Welcome to new tractor driver Jay who has replaced the now retired Ken. He is proving to be a great asset and at 24, his enthusiasm is infectious. So with our harvest student, Ivan, joining Ian and I we are well placed for harvest.

This was one of the better crops of rape and it only managed 2.5t/ha. Unlike some of the other fields, there were very few gaps to reduce the overall output. So what has hit the yield quite so hard? I am not sure I can completely blame the flea beetle, but they must take the lions share of the loss. There were also establishment issues due to a complete lack of moisture during September. This was exasperated by a further shortfall of rainfall in the spring, particularly during the long flowering period. Rape just doesn’t stack up at current prices with yields below 4t/ha, so it has got to go, but to be replaced by what?  Maybe beans, but both spring and winter to an extent, just can’t cope with our drought prone soils. Yields and therefore profitability are far too variable. We already grow a few spring oats, but that market has been flooded this year and is looking particularly challenging to make decent sales.

I am not completely convinced about a wholesale change to winter linseed. My plan, up until I started cutting the rape, was to increase the linseed and reduce the rape. However, I would only sow the rape if seedbed conditions looked good for a quick germination. Now, having ventured into the linseed, which has also suffered from the earlier dry soils, yields are looking ok. This is despite a much shorter plant and generally small seed capsules. I had budgeted on a pessimistic 2t/ha but ended up at 2.5t/ha, so in the circumstances not bad and hugely more profitable than the rape at the same yield. So maybe winter linseed after all!

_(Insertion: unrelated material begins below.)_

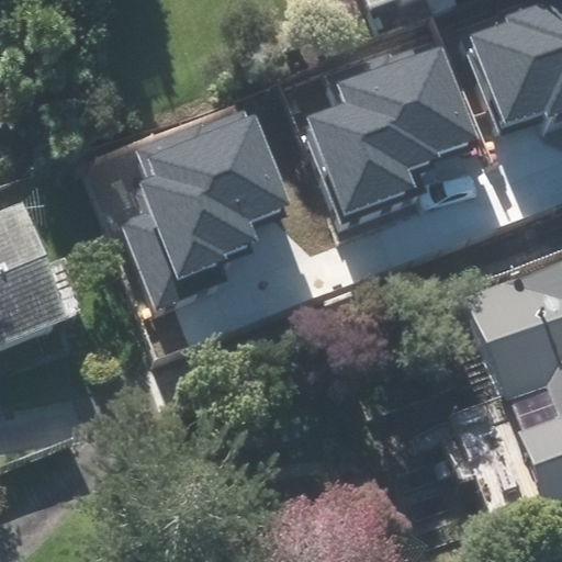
[(363,0),(375,32),(456,0),(363,0)]
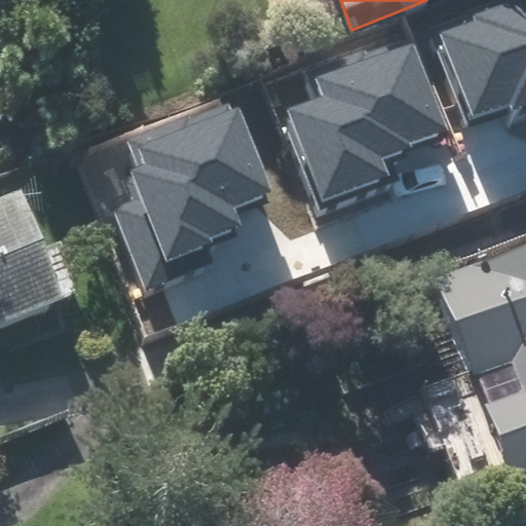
[(514,0),(439,27),(474,127),(525,109),(525,12),(519,15),(514,0)]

The linseed has been more trying to harvest this time. I find it is always best to get it cut as soon as it is ready, but this year that coincided with a lack of sunshine and high humidity. Usually I just turn up, fly through it and leave, with little changes needed to the combine. This year it just kept wrapping around the auger, so I took off the middle retractable fingers in the end and away we went, no more stopping.

We have made a start on winter wheat that is also up on the Chilterns. So far an average yield over the weighbridge of 9.3t/ha, which is pretty good on the brash like soils on this the most northern part of the estate.

Just a final thought on the rape: Wouldn’t it be ironic if future environmental payments were for farmers to grow flowering crops like oilseed rape for the bees.